Biostatistics Collaboration Unit, Department of Biomedical Systems Informatics, Yonsei University College of Medicine, Seoul, Korea.
Yonsei Med J. 2022 Jul;63(7):611-618. doi: 10.3349/ymj.2022.63.7.611.
This study aimed to provide compelling evidence of anti-staphylococcal beta-lactam use for methicillin-susceptible bloodstream infection (MSSA BSI).
We retrospectively collected data on patients with MSSA BSI who were admitted to two academic tertiary-care hospitals from 2010 to 2018. Only patients who received nafcillin, cefazolin, vancomycin, or teicoplanin as definitive therapy were included. The primary outcome was 28-day mortality. To perform unbiased comparisons between both treatments, we used inverse probability of treatment weighting (IPTW) analysis.
A total of 359 patients were divided into two groups based on the definitive therapy used: beta-lactams (n=203), including nafcillin or cefazolin; and glycopeptides (n=156), including vancomycin or teicoplanin. In the IPTW analysis, glycopeptides were associated with significantly increased odds of 28-day mortality (adjusted odds ratio, 3.37; 95% confidence interval, 1.71-6.61; <0.001).

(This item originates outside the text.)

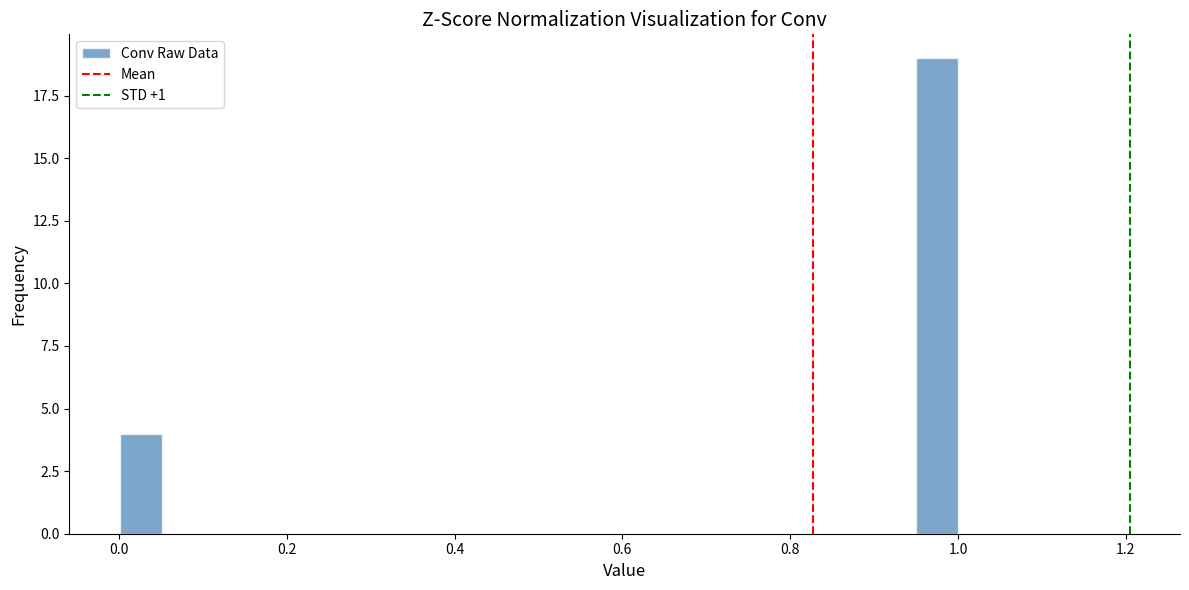

Around what value on the x-axis is the tallest bar? Give the approximate position of its centre, as read against the axis.

0.98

The rate of primary outcome in prespecified subgroups was largely consistent with the main analysis.
Definitive therapy with beta-lactams in patients with MSSA BSI was associated with lower 28-day mortality compared to definitive therapy with glycopeptides.
本研究旨在为耐甲氧西林金黄色葡萄球菌(MSSA)血流感染(BSI)的抗葡萄球菌β-内酰胺类药物治疗提供有力证据。
我们回顾性收集了 2010 年至 2018 年期间在两家学术性三级保健医院住院的 MSSA BSI 患者的数据。仅纳入接受苯唑西林、头孢唑林、万古霉素或替考拉宁作为确定性治疗的患者。主要结局是 28 天死亡率。为了在两种治疗方法之间进行无偏倚比较,我们使用了逆概率治疗加权(IPTW)分析。
根据使用的确定性治疗方法,359 名患者分为两组:β-内酰胺类(n=203),包括苯唑西林或头孢唑林;糖肽类(n=156),包括万古霉素或替考拉宁。在 IPTW 分析中,糖肽类与 28 天死亡率显著增加相关(调整后的优势比,3.37;95%置信区间,1.71-6.61;<0.001)。预设亚组的主要结局发生率与主要分析基本一致。
与糖肽类作为确定性治疗相比,MSSA BSI 患者使用β-内酰胺类药物作为确定性治疗与较低的 28 天死亡率相关。